We manufacture the substantial majority of our products in the United States and plan to begin manufacturing
products in Mexico in 2011. We sell our products throughout the world and maintain sales and administration
facilities in Canada, France, Norway, Sweden, United Kingdom, Switzerland, Germany, Spain, Australia, China
and Brazil. Our primary distribution facility is in Vermillion, South Dakota which distributes PG&A products to our
North American dealers and we have various other locations around the world that distribute PG&A to our
international dealers and distributors and one of our significant engine suppliers is located in Japan. Our total sales
outside North America were 15 percent, 16 percent, and 16 percent of our total sales for fiscal 2010, 2009, and 2008,
respectively. International markets have, and will continue to be, a focus for sales growth. We believe many
opportunities exist in the international markets, and over time we intend for international sales to comprise a larger
percentage of our total sales. Several factors, including weakened international economic conditions, could
adversely affect such growth. Additionally, the expansion of our existing international operations and entry into
additional international markets require significant management attention and financial resources. Some of the
countries in which we sell our products, or otherwise have an international presence, are to some degree subject to
political, economic and/or social instability. Our international operations expose us and our representatives, agents
and distributors to risks inherent in operating in foreign jurisdictions.
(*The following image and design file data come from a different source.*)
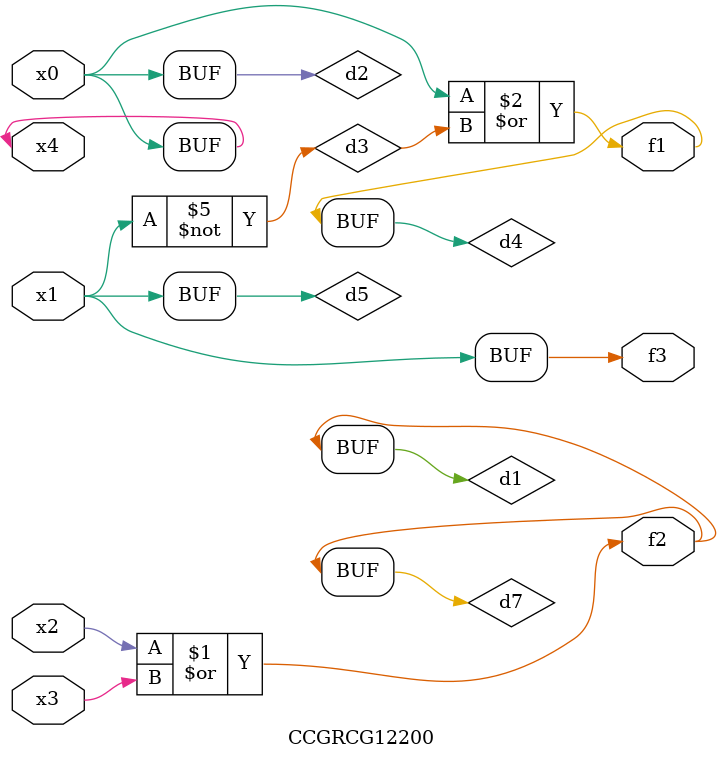
<source format=v>
module CCGRCG12200(
	input x0, x1, x2, x3, x4,
	output f1, f2, f3
);

	wire d1, d2, d3, d4, d5, d6, d7;

	or (d1, x2, x3);
	buf (d2, x0, x4);
	not (d3, x1);
	or (d4, d2, d3);
	not (d5, d3);
	nand (d6, d1, d3);
	or (d7, d1);
	assign f1 = d4;
	assign f2 = d7;
	assign f3 = d5;
endmodule

</source>
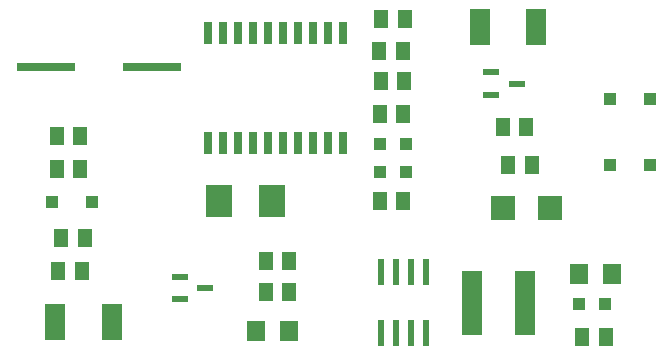
<source format=gtp>
G04 Layer_Color=8421504*
%FSLAX44Y44*%
%MOMM*%
G71*
G01*
G75*
%ADD10R,1.3208X0.5588*%
%ADD11R,1.3208X0.5080*%
%ADD12R,5.0000X0.8000*%
%ADD13R,1.2000X1.6000*%
%ADD14R,1.6000X1.8000*%
%ADD15R,2.0000X2.0000*%
%ADD16R,1.6800X3.1500*%
%ADD17R,1.8000X5.5000*%
%ADD18R,1.1000X1.1000*%
%ADD19R,2.2000X2.8000*%
%ADD20R,1.0000X1.0000*%
%ADD21R,0.6500X1.8500*%
%ADD22R,0.6000X2.2000*%
D10*
X825246Y555498D02*
D03*
Y536702D02*
D03*
X561340Y382270D02*
D03*
Y363474D02*
D03*
D11*
X847090Y546100D02*
D03*
X583184Y372872D02*
D03*
D12*
X447760Y560070D02*
D03*
X537760D02*
D03*
D13*
X654050Y396240D02*
D03*
X634050D02*
D03*
Y369570D02*
D03*
X654050D02*
D03*
X859630Y477520D02*
D03*
X839630D02*
D03*
X834710Y509270D02*
D03*
X854710D02*
D03*
X730570Y520700D02*
D03*
X750570D02*
D03*
X731680Y548640D02*
D03*
X751680D02*
D03*
X730570Y447040D02*
D03*
X750570D02*
D03*
X457200Y473710D02*
D03*
X477200D02*
D03*
X457360Y501650D02*
D03*
X477360D02*
D03*
X458630Y387350D02*
D03*
X478630D02*
D03*
X461010Y415290D02*
D03*
X481010D02*
D03*
X732000Y600710D02*
D03*
X752000D02*
D03*
X730250Y574040D02*
D03*
X750250D02*
D03*
X922020Y331470D02*
D03*
X902020D02*
D03*
D14*
X626080Y336550D02*
D03*
X654080D02*
D03*
X927130Y384810D02*
D03*
X899130D02*
D03*
D15*
X834710Y440690D02*
D03*
X874710D02*
D03*
D16*
X863370Y594360D02*
D03*
X815570D02*
D03*
X503960Y344170D02*
D03*
X456160D02*
D03*
D17*
X853990Y360680D02*
D03*
X808990D02*
D03*
D18*
X730680Y471170D02*
D03*
X752680D02*
D03*
X730680Y495300D02*
D03*
X752680D02*
D03*
X921590Y359410D02*
D03*
X899590D02*
D03*
D19*
X639720Y447040D02*
D03*
X594720D02*
D03*
D20*
X452900Y445770D02*
D03*
X486900D02*
D03*
X925340Y477520D02*
D03*
X959340D02*
D03*
X925340Y533400D02*
D03*
X959340D02*
D03*
D21*
X585470Y589040D02*
D03*
X598170D02*
D03*
X610870D02*
D03*
X623570D02*
D03*
X636270D02*
D03*
X648970D02*
D03*
X661670D02*
D03*
X674370D02*
D03*
X687070D02*
D03*
X699770D02*
D03*
Y495540D02*
D03*
X687070D02*
D03*
X674370D02*
D03*
X661670D02*
D03*
X648970D02*
D03*
X636270D02*
D03*
X623570D02*
D03*
X610870D02*
D03*
X598170D02*
D03*
X585470D02*
D03*
D22*
X769620Y386679D02*
D03*
X756920D02*
D03*
X731520D02*
D03*
X769620Y334679D02*
D03*
X756920D02*
D03*
X731520D02*
D03*
X744220Y386679D02*
D03*
Y334679D02*
D03*
M02*

</source>
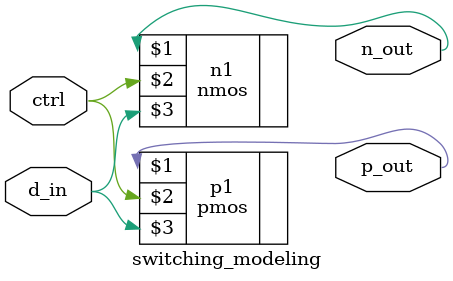
<source format=sv>
module switching_modeling(input ctrl,d_in,
                          output p_out,n_out);
  pmos p1(p_out,ctrl,d_in);
  nmos n1(n_out,ctrl,d_in);
endmodule

</source>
These risks include:
increased costs of customizing products for foreign countries;
difficulties in managing and staffing international operations and increases in infrastructure costs including
legal, tax, accounting, and information technology;
the imposition of additional United States and foreign governmental controls or regulations; new or
enhanced trade restrictions and restrictions on the activities of foreign agents, representatives, and distrib-
utors; and the imposition of increases in costly and lengthy import and export licensing and other compliance
requirements, customs duties and tariffs, license obligations, and other non-tariff barriers to trade;
the imposition of United States and/or international sanctions against a country, company, person, or entity
with whom we do business that would restrict or prohibit our continued business with the sanctioned country,
company, person, or entity;
international pricing pressures;
laws and business practices favoring local companies;
adverse currency exchange rate fluctuations;
longer payment cycles and difficulties in enforcing agreements and collecting receivables through certain
foreign legal systems;
difficulties in enforcing or defending intellectual property rights; and
multiple, changing, and often inconsistent enforcement of laws, rules, and regulations, including rules
relating to environmental, health, and safety matters.
Our international operations may not produce desired levels of total sales or one or more of the factors listed
above may harm our business and operating results. Any material decrease in our international sales or profitability
could also adversely impact our operating results.